The Commoditisation Of Intelligence
Demand for energy and compute will continue to soar for the near future, but there will be a point where it levels off.
It’s going to be a very challenging time for knowledge workers.
The main concern is that while the rate of technological shift used to be measured in blocks of 5–10 years, the turns have been getting shorter and shorter ever since AI became mainstream. If we track the recent major developments from LLM chatbots such as ChatGPT, open source frontier models such as DeepSeek, and agentic open source software such as OpenClaw, the rate at which paradigm-shifting technology is entering the market is unlike anything we’ve encountered before. It’s already a given that education systems have been unable to keep pace with the rate of development, resulting in fresh graduates who mostly lack the key skills that the market demands, but the new challenge is that businesses themselves are going to have a hard time adapting to this too.
Of course, the nature of business and capitalism is such that there will be a natural, and painful, adjustment, where a large number of businesses will adapt to address the market, and there will be a new wave of businesses entering. However, one of the key losers in this will be knowledge workers, who will suddenly find that they’re generally not in demand anymore. For knowledge workers, if they don’t pivot quickly and learn how to work with agentic AI systems, they’re going to have a hard time justifying their cost in an organisation.
Whatever principles you may have in terms of employee support, the market itself will demand lower prices and faster turnaround times. Right now it’s obvious that with AI, the cost of producing work will go down, and the turnaround time will shorten. What is unclear is where the cost and time savings will be captured. But that’s for businesses to wrangle over. The pressure will be on employees to justify why they need to be paid such salaries relative to the cost of AI. In terms of productivity, with a few more turns, a single OpenClaw hooked up with a decent AI model could produce the output of a whole group of average employees at a fraction of the price.

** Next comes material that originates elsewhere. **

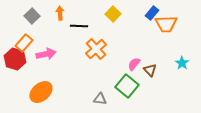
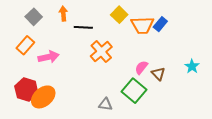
blue rectangle: (152, 13) -> (160, 24), moved
orange trapezoid: (166, 24) -> (142, 25), moved
red hexagon: (15, 59) -> (26, 90), moved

The cost of tokens is dropping so quickly, it’s hard to ignore. If we take tokens as units of intelligence, we’re realistically only going to need so much intelligence, and the cost of it is going to become increasingly affordable too. Humans just won’t be able to compete with that on price, speed, or scale. The rate of humans acquiring and generating intelligence pales in comparison to the rate of token generation by even simple AI models.
I’ve been stressing to everybody I meet that AI is quickly eating up employment opportunities vertically from the bottom up, starting from interns, juniors, and then upward. The challenge is that it’s eating up these roles faster than any human can hope to progress up the ranks.

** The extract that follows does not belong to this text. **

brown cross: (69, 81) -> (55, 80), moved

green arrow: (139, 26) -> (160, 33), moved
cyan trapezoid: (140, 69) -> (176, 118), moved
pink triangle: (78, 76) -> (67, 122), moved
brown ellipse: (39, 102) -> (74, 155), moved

In terms of response time, responding with deliverables in a few days will no longer be acceptable once the market gets used to agents working at multiples of human speed and not having to sleep.
Perhaps there will be certain roles that will truly never be replaceable by AI, although I doubt there will be many. But even if we assume that is the case, how many of those roles will actually exist in the market, not even taking into account whether you’re trained for them, and not forgetting the fact that the labour pool will be far into surplus relative to the opportunities in the market.
At least until physical robots become mainstream. And if it sounds like they’re still very far away, let’s not forget that specialised robots and humanoid robots are being developed at a frightening pace. We’re already on a pretty clear trajectory with the development of the “brain” for these humanoid robots.
If you need a visual on how important it will be to be equipped like this, just imagine how likely you’d be to hire someone right now who is unable to operate a smartphone and is unwilling to do so.
What can you do at this point? Honestly, aside from being invested in energy infrastructure and AI, I have no idea. But what I am very sure of is that competence with agentic AI bots, whether it’s OpenClaw or any similar technology, will be table stakes. The bare minimum for being employed in the near future will be coming to the table with a team of agentic AI bots to call upon.